Les résidents de ce secteur craignent qu'une situation similaire se reproduise. Johanne Beauchesne, une autre résidente de l'endroit, soutient que leurs puits sont suffisants pour alimenter les résidences en eau potable, mais que la nappe phréatique ne peut tolérer une utilisation «industrielle». «Le débit n'est pas suffisant», précise Mme Beauchesne.

Les résidents de la Petite Mékinac se demandent si la Municipalité souhaite alimenter une importante ferme laitière en construction non loin de ce secteur situé en bordure de la route 159. De plus, ils redoutent qu'elle utilise cette nouvelle source d'eau pour répondre à l'augmentation fulgurante de la consommation durant le Festival western.

«Est-ce que ces puits sont pour alimenter Saint-Tite en eau durant le festival, l'étable en construction ou la future résidence Le Béli? D'après moi, c'est tout interrelié», affirme M. Héroux.

Cette position est partagée par Johanne Beauchesne. «Nous croyons que c'est pour ça que la Ville veut venir pomper l'eau de nos puits», ajoute Mme Beauchesne. «Le maire nous a dit que la Ville poursuit sa recherche d'eau dans le secteur. Mais la Municipalité ne veut pas nous dire l'ampleur du projet. Mais les appels d'offres sont déjà lancés. Elle dit qu'elle va nous informer, mais seulement quand ça va être fait.»

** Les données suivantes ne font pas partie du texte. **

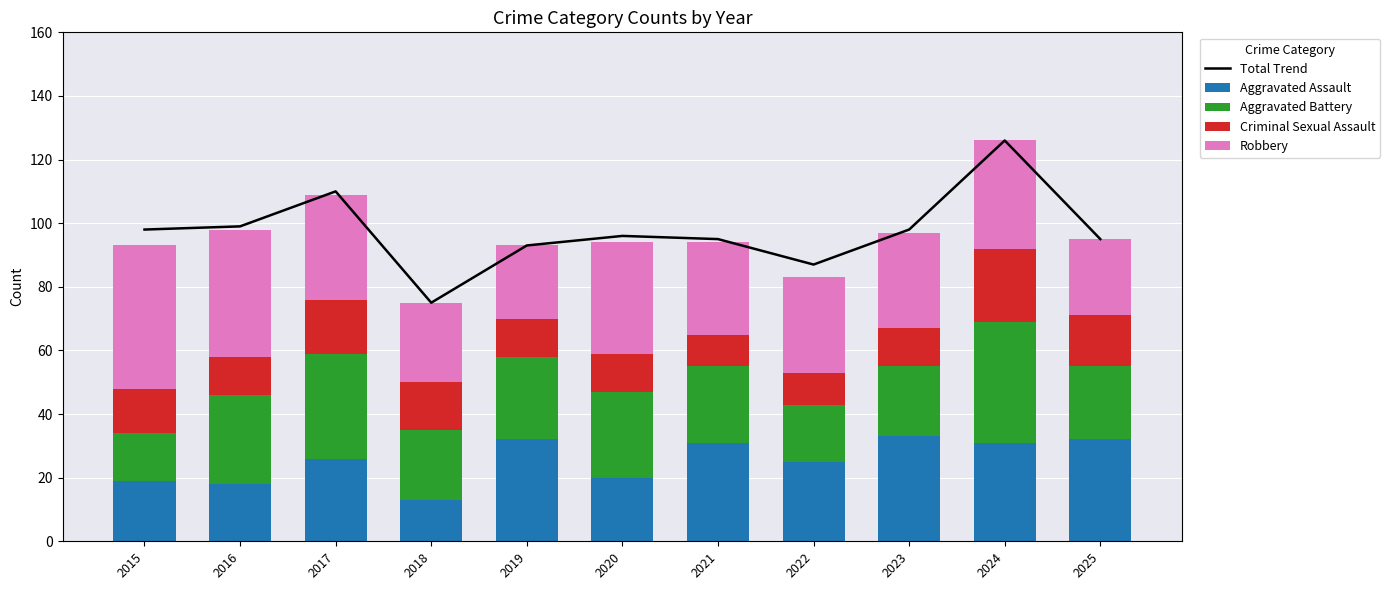

The Total Trend series shows 34 at 2016. True or false?

False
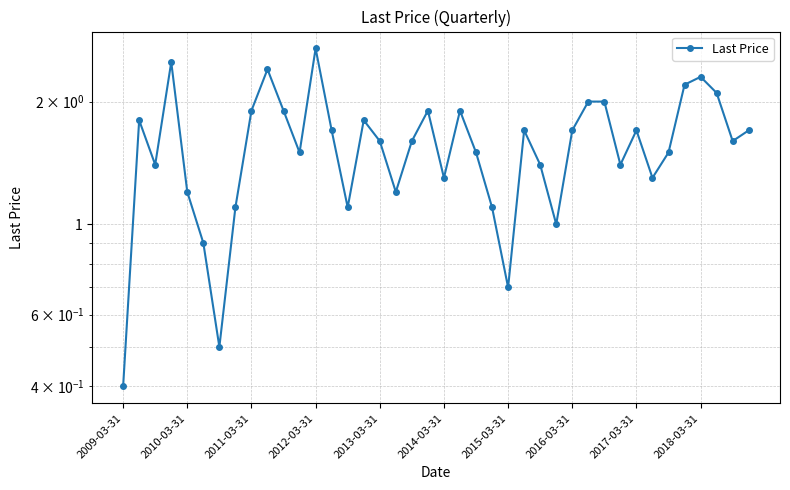

How many data points are above 1?

35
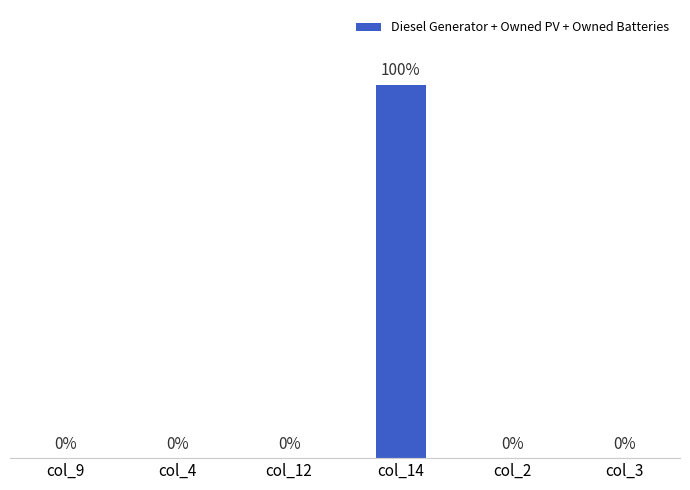

Which has a higher value, col_14 or col_12?

col_14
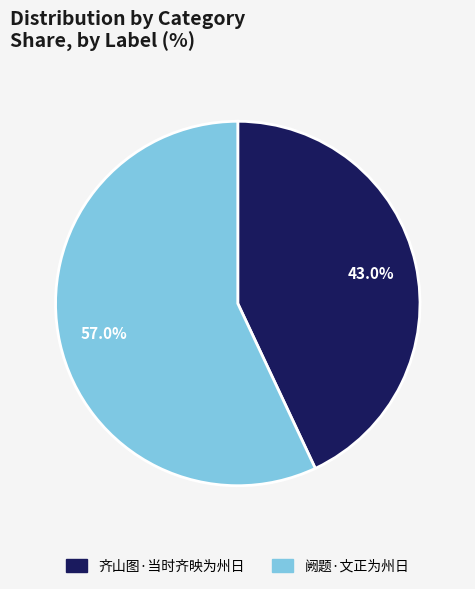

Count the number of slices in the pie.

2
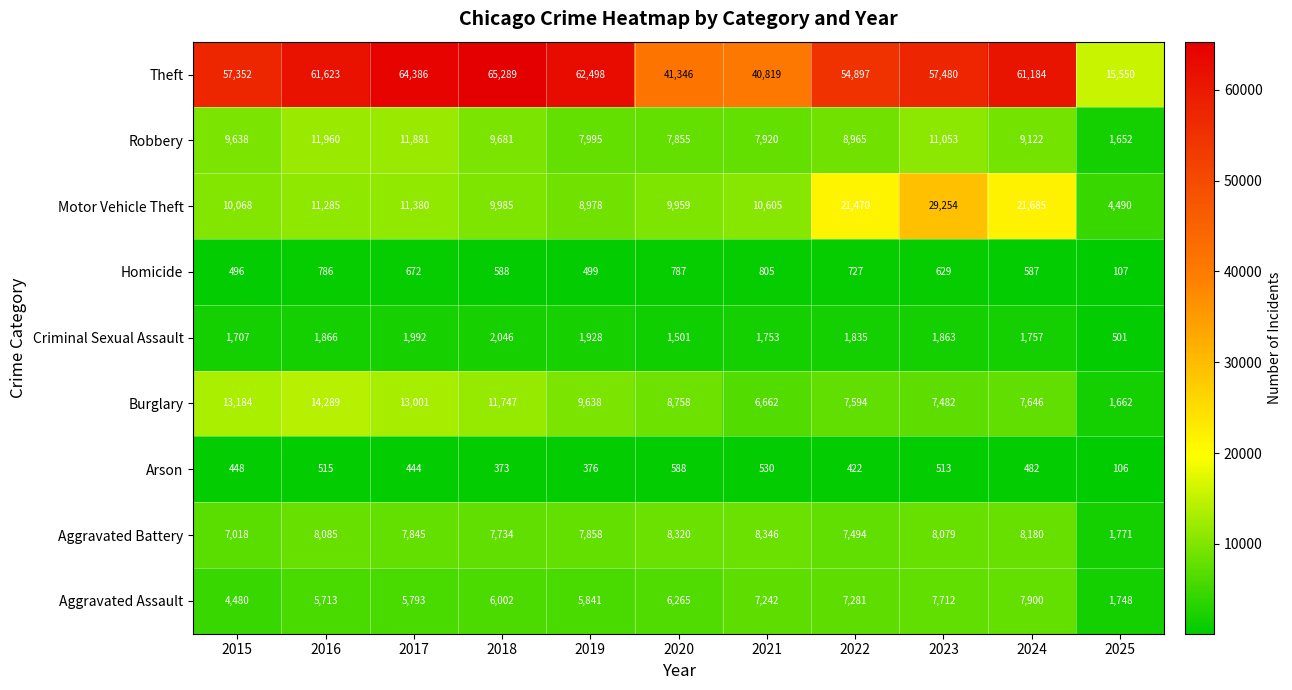

What is the spread (max minus min) of values at 2016?

61108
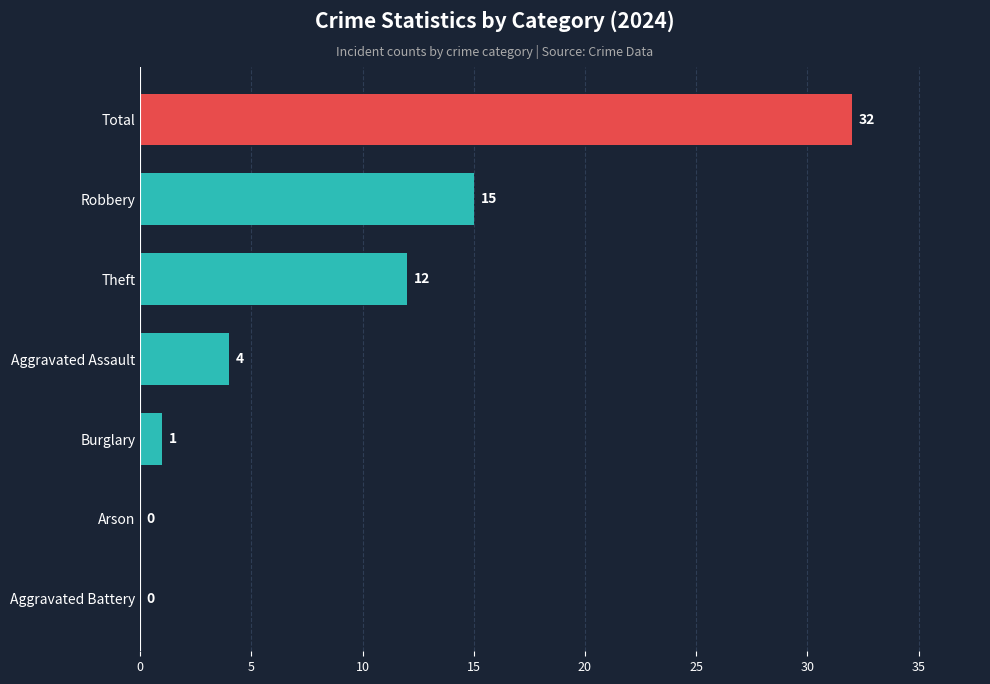

What value does the data have at Theft?

12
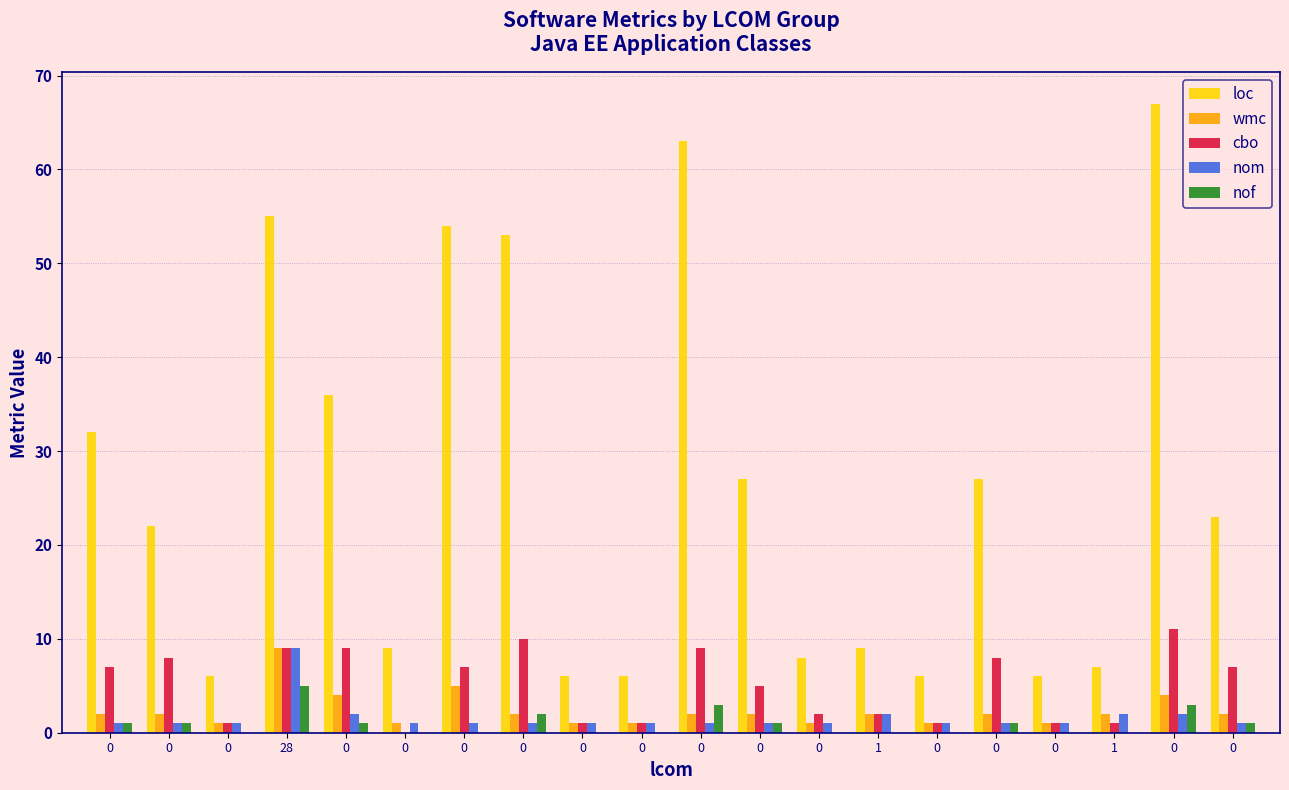

What are all the series names shown in the legend?

loc, wmc, cbo, nom, nof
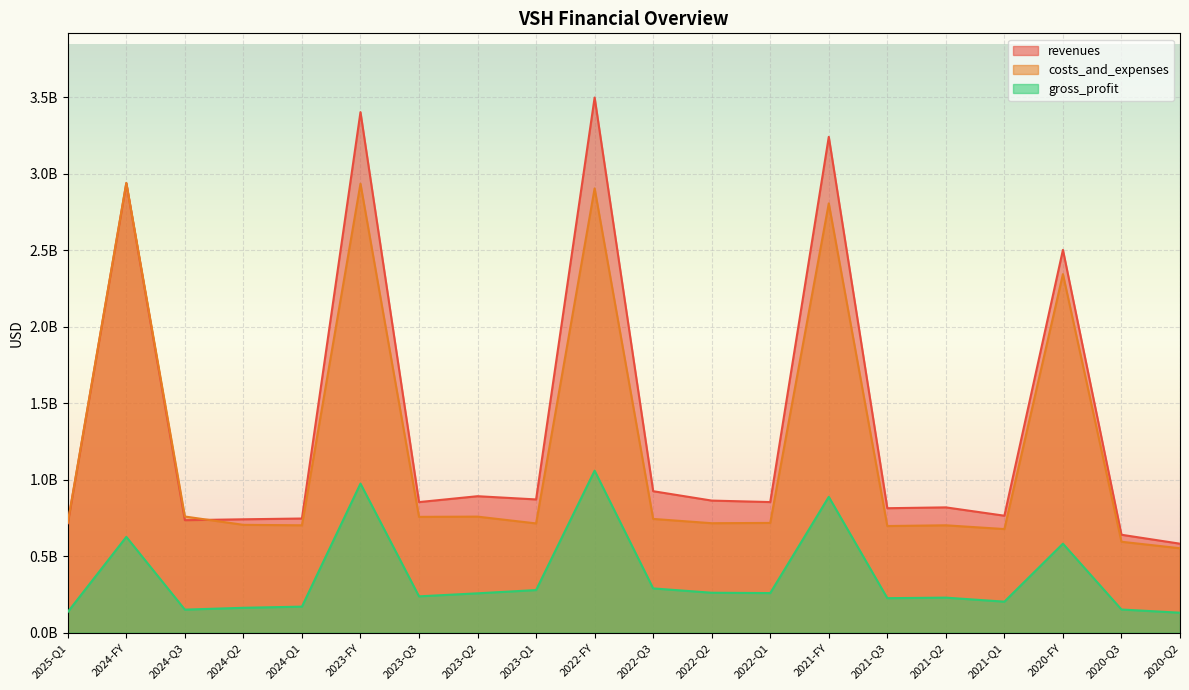

True or false: revenues and gross_profit intersect in this chart.

False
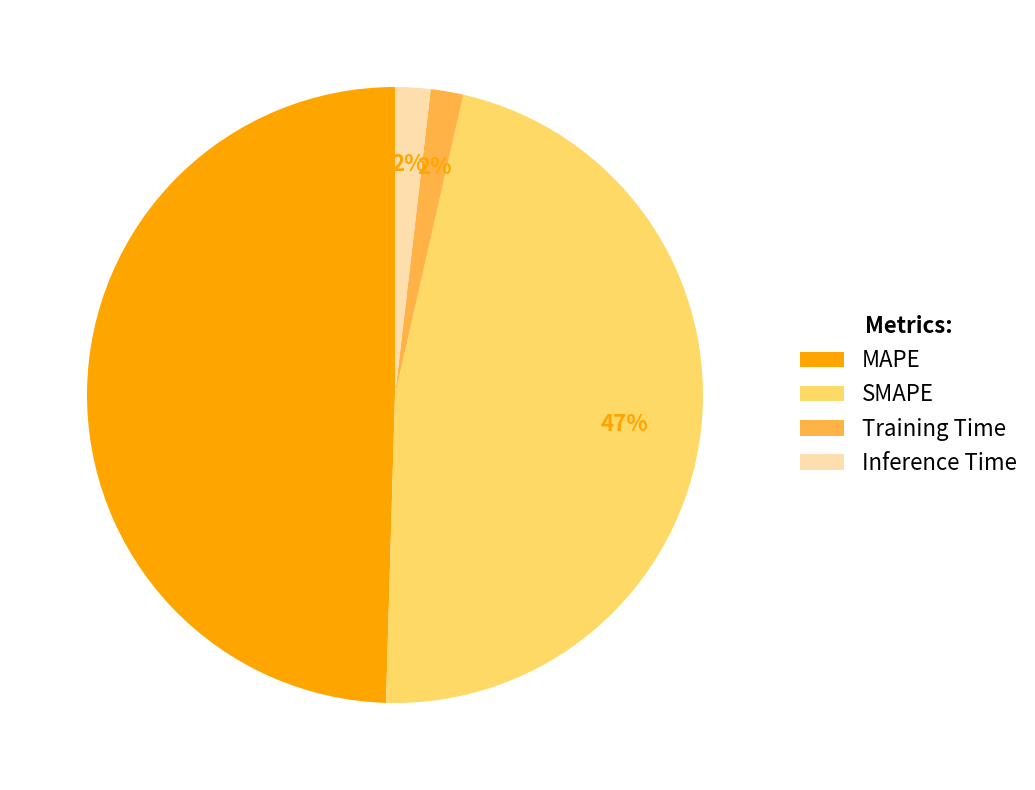

To the nearest percent, what is the difference between the largest and smallest slice percentages?

48%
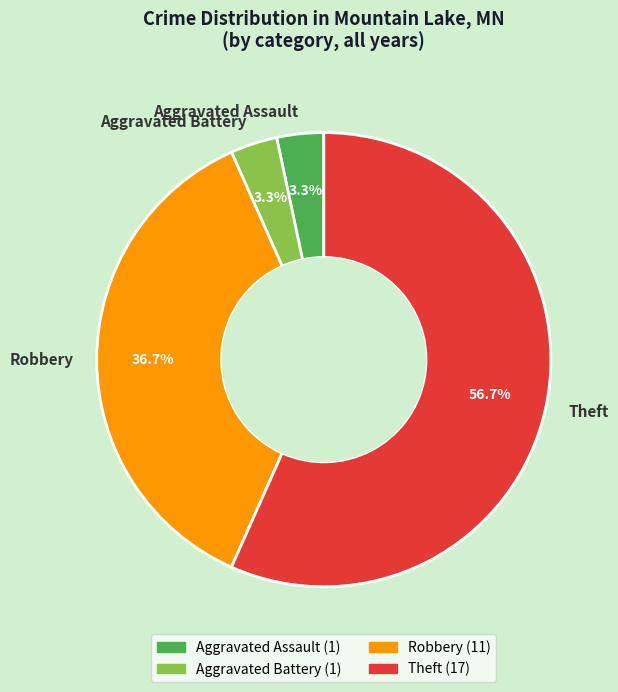

What is the majority slice?

Theft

L'administration municipale indique quant à elle que le ministère de l'Environnement, sachant que des tests ont eu lieu à cet endroit en 2003, demande à la Municipalité de poursuivre la recherche d'eau potable dans ce secteur. Cette demande survient alors que la Ville de Saint-Tite poursuit le projet de mise aux normes de son réseau d'eau potable.

De plus, la Ville doit ouvrir mardi les soumissions reçues à la suite de l'appel d'offres lancé au début du mois pour trouver une nouvelle firme d'ingénierie pour la réalisation du projet d'eau potable. Bien que la source d'eau principale demeure le lac Éric, la Municipalité doit trouver une source d'eau alternative.

«Nous n'avons toutefois pas de projet sur la table à la Petite Mékinac et nous n'avons pas donné de contrat», soutient de son côté la directrice générale de la Ville de Saint-Tite, Alyne Trépanier, alors que le maire André Léveillé est actuellement en voyage en France. «Les mises en demeure sont toutefois précipitées. Mais les demandes des citoyens sont légitimes. Ça met de la pression sur les politiciens.»

Alyne Trépanier affirme de plus que devant la pression populaire, il est possible que la Ville demande au ministère de l'Environnement de considérer d'autres secteurs dans sa recherche pour trouver une source d'eau alternative.